Now the list can be passed through the vectorizer.

In [8]:
vectorizer = TfidfVectorizer(stop_words="english")
X = vectorizer.fit_transform(texts)

## 5. Training the Model

In [9]:
number_of_clusters = 2
model = MiniBatchKMeans(n_clusters=number_of_clusters, random_state=42)
model.fit(X);



### Grouping the texts based on clusters


In [10]:
clusters = model.labels_

grouped_texts = {}
for i,text in enumerate(texts):
    cluster = clusters[i]
    if cluster not in grouped_texts:
        grouped_texts[cluster] = []
    grouped_texts[cluster].append(text)

In [11]:
clusters

array([1, 1, 1, ..., 1, 1, 0], dtype=int32)

In [12]:
pd.DataFrame(clusters,texts)

Unnamed: 0,0
"To delve into the nuances of perfumery, I attended a fragrance blending masterclass. Understanding base, middle, and top notes, and crafting a personalized fragrance not only heightened olfactory senses but also unveiled the artistry behind creating unique scents.",1
"A recent meal at a restaurant has resulted in symptoms of food poisoning, including nausea and persistent digestive discomfort.",1
"Reconnecting with old friends over a video call, distance can't dull true friendships.",1
"Customers who dined at a local establishment reported experiencing symptoms consistent with food poisoning, leading to heightened scrutiny of the restaurant's hygiene practices.",1
"On a quest for intellectual stimulation, I joined a philosophy reading group. Engaging in deep discussions on existentialism, ethics, and metaphysics broadened my perspectives and fostered a community of critical thinkers committed to exploring the profound questions of existence.",1
...,...
"Took a pottery class, getting hands-on with clay is therapeutic.",0
"Seeking intellectual stimulation, I enrolled in a philosophy of science course. The discussions on scientific methodology, the philosophy behind empirical inquiry, and the intersection of science and ethics deepened my understanding of the scientific endeavor.",1
Experiencing nausea and diarrhea after dining out; suspecting foodborne contamination.,1
Spent the evening making homemade pizza with fresh toppings. Better than takeout!,1


### Identifying the food poisoning related cluster

In [13]:
keywords = ["food poisoning", "sick", "hospitalized", "nausea", "vomiting", "cramps", "diarrhea"]
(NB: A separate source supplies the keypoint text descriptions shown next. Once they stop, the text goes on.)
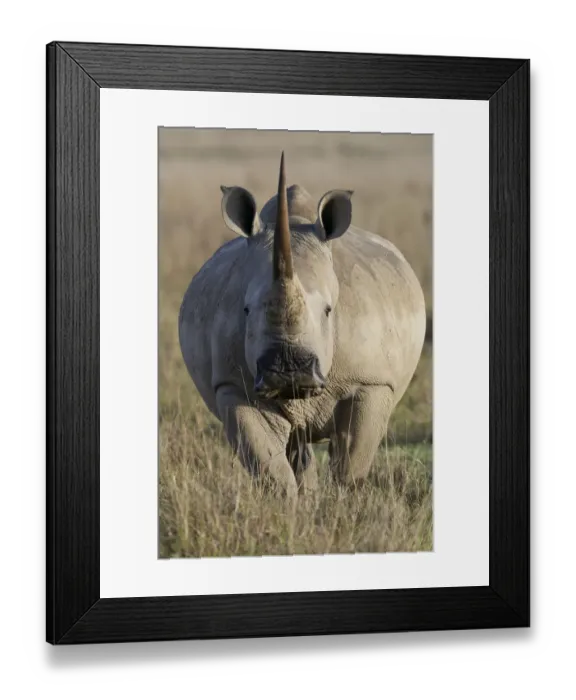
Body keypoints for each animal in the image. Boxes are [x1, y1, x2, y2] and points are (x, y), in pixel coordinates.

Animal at [178, 153, 426, 500]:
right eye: (246, 309)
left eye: (329, 311)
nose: (288, 372)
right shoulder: (233, 385)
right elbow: (269, 466)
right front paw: (290, 509)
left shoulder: (372, 381)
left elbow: (351, 463)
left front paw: (343, 505)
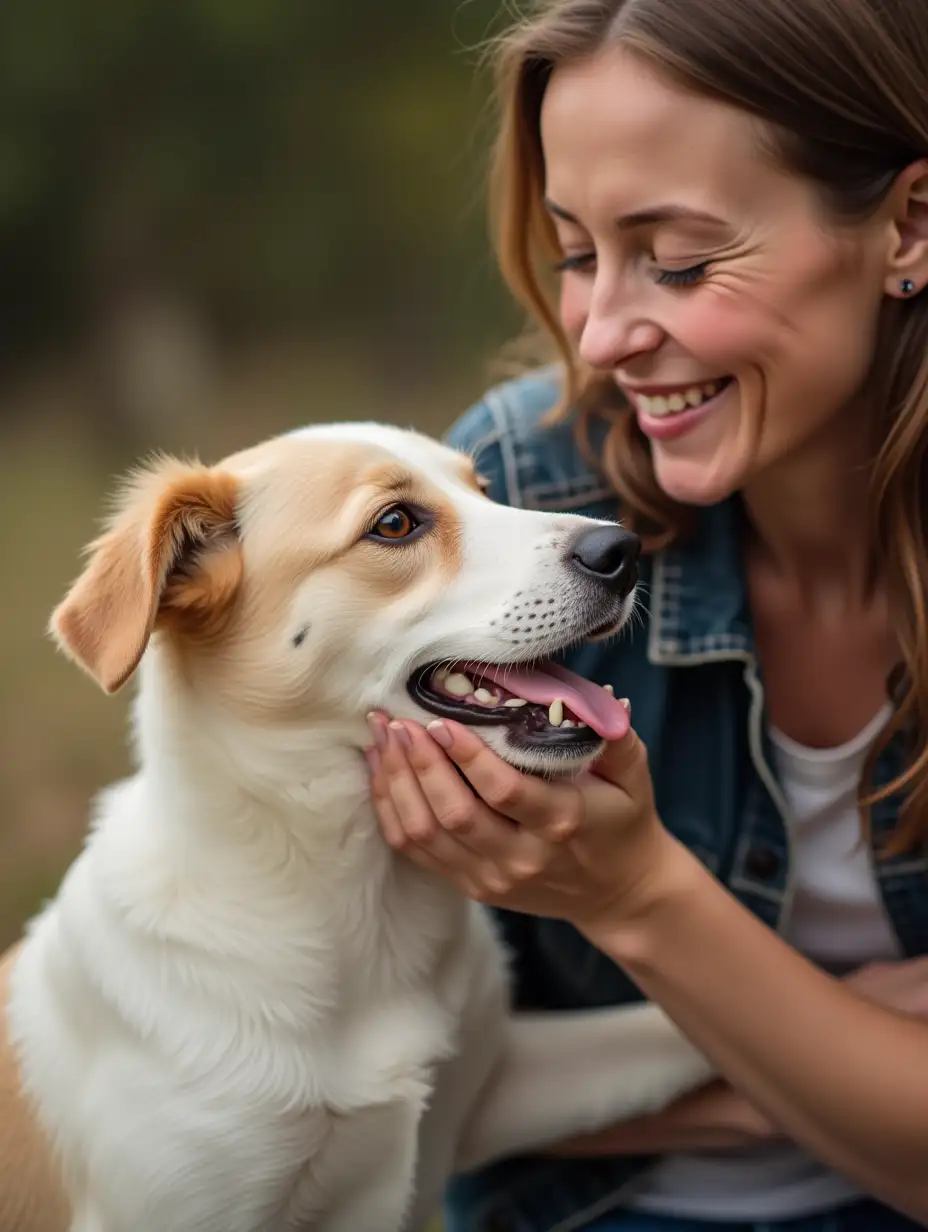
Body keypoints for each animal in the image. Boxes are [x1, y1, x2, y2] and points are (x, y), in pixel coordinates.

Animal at [3, 423, 709, 1232]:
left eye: (484, 489)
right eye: (395, 524)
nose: (622, 549)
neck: (353, 895)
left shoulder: (494, 1085)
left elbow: (674, 1026)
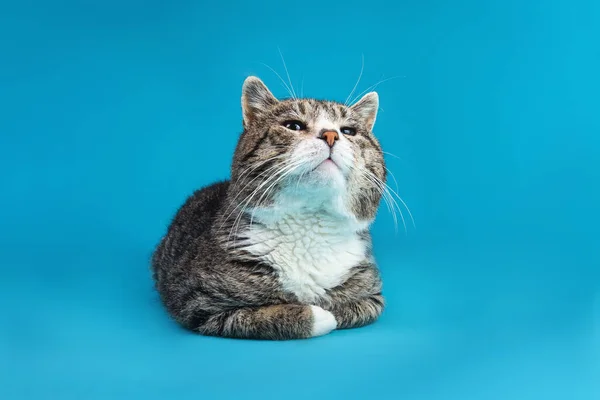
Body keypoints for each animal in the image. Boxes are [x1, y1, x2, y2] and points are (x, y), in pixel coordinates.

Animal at [150, 76, 386, 340]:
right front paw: (316, 314)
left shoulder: (373, 295)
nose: (331, 135)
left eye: (348, 131)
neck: (307, 225)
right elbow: (262, 315)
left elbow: (350, 307)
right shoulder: (197, 302)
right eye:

food_poisoning_cluster = [cluster for cluster, texts in grouped_texts.items() if any(keyword in ''.join(texts).lower() for keyword in keywords)][0]
food_poisoning_cluster

1

## 6. Predicting Values

Now let's use the trained model to predict if a given text is related to food poisoning or not.

In [14]:
def predictCluster(text):
    vector = vectorizer.transform([text])
    pred = model.predict(vector)[0]
    return pred

def isFoodPoisoning(text):
    return True if (predictCluster(text) == food_poisoning_cluster) else False

In [15]:
example_text = "I have nausea and stomachache because of food poisoning."
if isFoodPoisoning(example_text):
    print("The message is food poisoning related.")
else:
    print("The message is not food poisoning related.")

The message is food poisoning related.


## 7. Conclusion

The model has been successfully trained using Unsupervised Learning techniques to achieve the objective of classifying if a given text message is related to food poisoning or not.